Micah 5:4 He will stand and shepherd his flock
in the strength of the Lord,
in the majesty of the name of the Lord his God.
And they will live securely,
for then his greatness
will reach to the ends of the earth.
This passage as a whole is famous because it’s the one the “experts in the Law,” referenced when King Herod asked where the Messiah was to be born. (Matthew 2:3-6) The shocking thing is that, knowing this accurate prophecy, those religious leaders didn’t seek out the Messiah themselves, when the Magi had come saying they had seen His star in the east. They had become political, interested in preserving their entrenched power, and were actually on Herod’s side in wanting to get any such “disturbing influence” out of the way. This verse describes a very different order of things than what those religious leaders were depending on. We tend to like things to stay as we are used to them, even when the new might be far better. The first line of the next verse brings out the difficulties of Bible translation, and thus interpretation of what it means. The NIV says, “And He will be their peace,” which sounds beautiful and meaningful as part of the description of the Messiah. However, the Japanese says, “Peace will come about in the following way.” That was downright jarring in contrast when I read it just now. I’m no Hebrew scholar, but I do know that Hebrew is written essentially in all consonants, with little “punctuation marks” to indicate the vowels, so minor differences can change the meaning drastically. I am moved by what the NIV says here, but I can see that the Japanese might well be what was originally written. This shows that any time we read the Bible we need the guidance of the Holy Spirit, because He knows what He caused to be written!

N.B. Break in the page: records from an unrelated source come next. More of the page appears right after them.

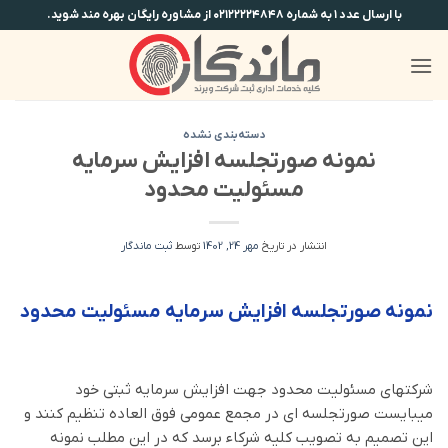
Ski
با ارسال عدد ۱ به شماره ۰۲۱۲۲۲۲۴۸۴۸ از مشاوره رایگان بهره مند شوید.
t
conten
دسته‌بندی نشده
نمونه صورتجلسه افزایش سرمایه
مسئولیت محدود
انتشار در تاریخ
مهر 24, 1402
توسط
ثبت ماندگار
نمونه صورتجلسه افزایش سرمایه مسئولیت محدود
شرکتهای مسئولیت محدود جهت افزایش سرمایه ثبتی خود
میبایست صورتجلسه ای در مجمع عمومی فوق العاده تنظیم کنند و
این تصمیم به تصویب کلیه شرکاء برسد که در این مطلب نمونه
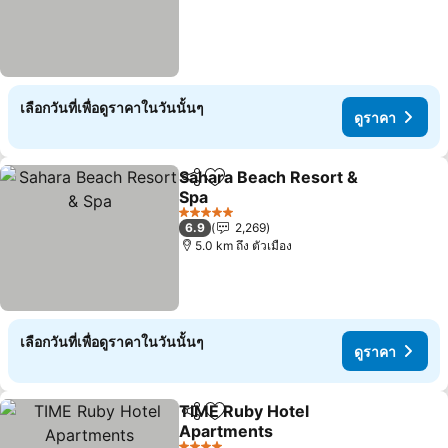
เลือกวันที่เพื่อดูราคาในวันนั้นๆ
ดูราคา
Sahara Beach Resort &
แชร์
เพิ่มในรายการโปรด
Spa
5 ดาว
6.9
2,269
5.0 km ถึง ตัวเมือง
เลือกวันที่เพื่อดูราคาในวันนั้นๆ
ดูราคา
TIME Ruby Hotel
แชร์
เพิ่มในรายการโปรด
Apartments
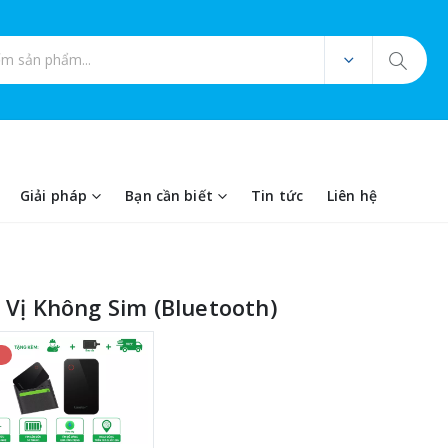
ản phẩm
Giải pháp
Bạn cần biết
Tin tức
Liên hệ
 Vị Không Sim (Bluetooth)
%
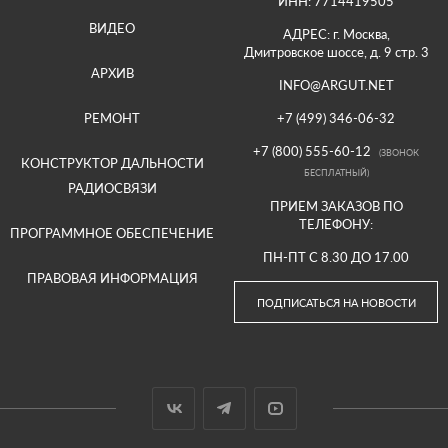
ИНН: 7714419505
ВИДЕО
АДРЕС: г. Москва,
Дмитровское шоссе, д. 9 стр. 3
АРХИВ
INFO@ARGUT.NET
РЕМОНТ
+7 (499) 346-06-32
+7 (800) 555-60-12
(ЗВОНОК
КОНСТРУКТОР ДАЛЬНОСТИ
БЕСПЛАТНЫЙ)
РАДИОСВЯЗИ
ПРИЕМ ЗАКАЗОВ ПО
ТЕЛЕФОНУ:
ПРОГРАММНОЕ ОБЕСПЕЧЕНИЕ
ПН-ПТ С 8.30 ДО 17.00
ПРАВОВАЯ ИНФОРМАЦИЯ
ПОДПИСАТЬСЯ НА НОВОСТИ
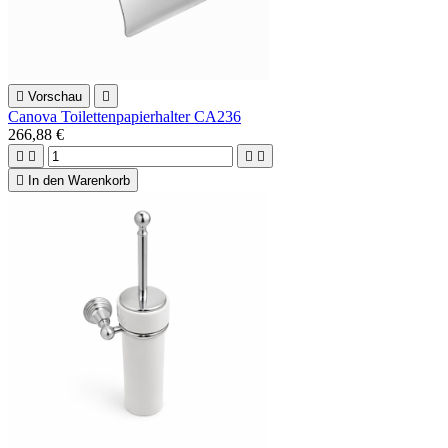

Vorschau

Canova Toilettenpapierhalter CA236
266,88 €





In den Warenkorb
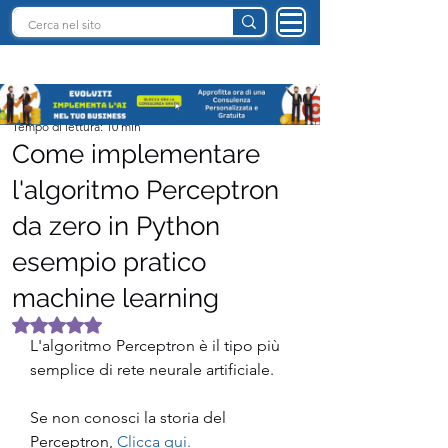
INTELLIGENZA ARTIFICIALE ITALIA
Team I.A. Italia
Tempo di lettura: 10 min
Come implementare
l'algoritmo Perceptron
da zero in Python
esempio pratico
machine learning
Valutazione NaN stelle su 5.
L'algoritmo Perceptron è il tipo più 
semplice di rete neurale artificiale.
Se non conosci la storia del 
Perceptron, 
Clicca qui.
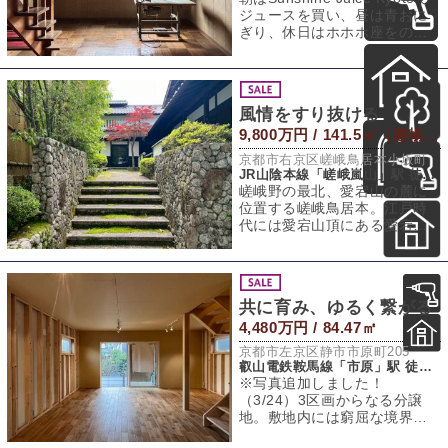
ジュースを買い、昼は青おに
ぎり、休日はホホホ座をのぞ
く。哲学の道までは徒歩
風情をすり抜ける
9,800万円 / 141.5㎡（建物） 281.47㎡（敷地）
京都市右京区嵯峨鳥居本小坂町
JR山陰本線「嵯峨嵐山」駅 徒歩25分
嵯峨野の最北、愛宕山の麓に
位置する嵯峨鳥居本。江戸時
代には愛宕山頂にある愛宕神
社の門前町として賑わってい
たそうで、現在も
共に育み、ゆるく繋がる
4,480万円 / 84.47㎡
京都市左京区静市市原町205
叡山電鉄鞍馬線「市原」駅 徒歩4分
※写真追加しました！
（3/24）3区画からなる分譲
地。敷地内には窮屈な境界壁
はなく、それぞれの敷地の一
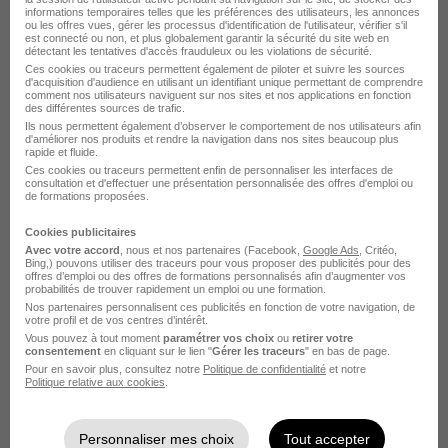
informations temporaires telles que les préférences des utilisateurs, les annonces
ou les offres vues, gérer les processus d'identification de l'utilisateur, vérifier s'il
est connecté ou non, et plus globalement garantir la sécurité du site web en
détectant les tentatives d'accès frauduleux ou les violations de sécurité.
Ces cookies ou traceurs permettent également de piloter et suivre les sources
d'acquisition d'audience en utilisant un identifiant unique permettant de comprendre
comment nos utilisateurs naviguent sur nos sites et nos applications en fonction
des différentes sources de trafic.
Ils nous permettent également d’observer le comportement de nos utilisateurs afin
HR Business Partner H/F
d'améliorer nos produits et rendre la navigation dans nos sites beaucoup plus
rapide et fluide.
Randstad professional
Ces cookies ou traceurs permettent enfin de personnaliser les interfaces de
consultation et d'effectuer une présentation personnalisée des offres d'emploi ou
de formations proposées.
Paris 13e - 75
Intérim
45 000 - 50 000 € / an
6 mois
Cookies publicitaires
Avec votre accord
, nous et nos partenaires (Facebook,
Google Ads
, Critéo,
Bing,) pouvons utiliser des traceurs pour vous proposer des publicités pour des
offres d’emploi ou des offres de formations personnalisés afin d’augmenter vos
Voir l’offre
probabilités de trouver rapidement un emploi ou une formation.
il y a 2 jours
Nos partenaires personnalisent ces publicités en fonction de votre navigation, de
votre profil et de vos centres d’intérêt.
Vous pouvez à tout moment
paramétrer vos choix
ou
retirer votre
consentement
en cliquant sur le lien "
Gérer les traceurs
" en bas de page.
Pour en savoir plus, consultez notre
Politique de confidentialité
et notre
Politique relative aux cookies
.
Personnaliser mes choix
Tout accepter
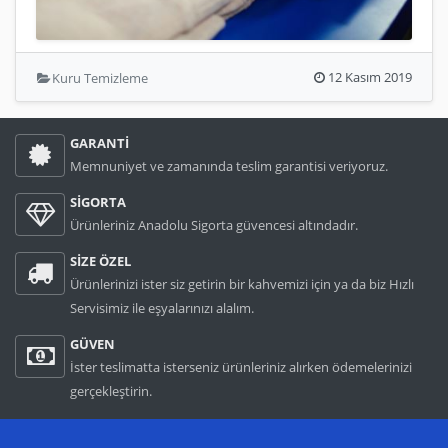
12 Kasım 2019
Kuru Temizleme
GARANTİ
Memnuniyet ve zamanında teslim garantisi veriyoruz.
SİGORTA
Ürünleriniz Anadolu Sigorta güvencesi altındadır.
SİZE ÖZEL
Ürünlerinizi ister siz getirin bir kahvemizi için ya da biz Hızlı
Servisimiz ile eşyalarınızı alalım.
GÜVEN
İster teslimatta isterseniz ürünleriniz alırken ödemelerinizi
gerçekleştirin.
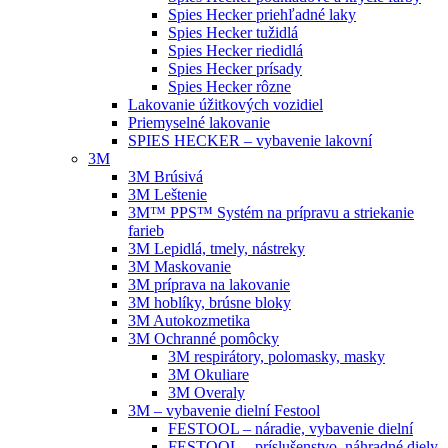
Spies Hecker priehľadné laky
Spies Hecker tužidlá
Spies Hecker riedidlá
Spies Hecker prísady
Spies Hecker rôzne
Lakovanie úžitkových vozidiel
Priemyselné lakovanie
SPIES HECKER – vybavenie lakovní
3M
3M Brúsivá
3M Leštenie
3M™ PPS™ Systém na prípravu a striekanie
farieb
3M Lepidlá, tmely, nástreky
3M Maskovanie
3M príprava na lakovanie
3M hoblíky, brúsne bloky
3M Autokozmetika
3M Ochranné pomôcky
3M respirátory, polomasky, masky
3M Okuliare
3M Overaly
3M – vybavenie dielní Festool
FESTOOL – náradie, vybavenie dielní
FESTOOL – príslušenstvo, náhradné diely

I grew up in a home that was steeped in the Bible. My father had gotten his Master’s degree in Biblical Hebrew and his Doctorate in Biblical Greek, and he taught both of those languages in Japanese. The Bible was deeply revered in our home, but there was full understanding that no translation had a monopoly on accuracy, so we needed to seek what the Author had intended for any passage. My personal struggle was very similar to that of the religious leaders who talked with Herod. It wasn’t that I had power and authority particularly, but that I was so familiar with the words that I failed to apply them. I have long maintained that James 1:22 was written expressly for me: “Do not merely listen to the word, and so deceive yourselves. Do what it says.” Knowing the words, and even being able to compare different translations the way I have just done, means nothing if I’m not applying what is said. I do need to seek the Lord as to the meaning of each passage, but even more, I need to seek Him for how I am to apply that in my life. Only then will it indeed be “a lamp to my feet and a light to my path.” (Psalm 119:105)
Father, thank You for this reminder. It’s very appropriate when I am “burned out on Christmas.” The words are still true, they are still glorious, and I need to let them fill and operate through me, so that I may be an effective conduit of Your grace and mercy to others. I ask for fresh anointing today and tomorrow as I tell the Christmas story to my school classes. I ask You to give them ears and hearts to hear, and I ask You to speak freely through me, for their salvation and Your glory. Thank You. Hallelujah!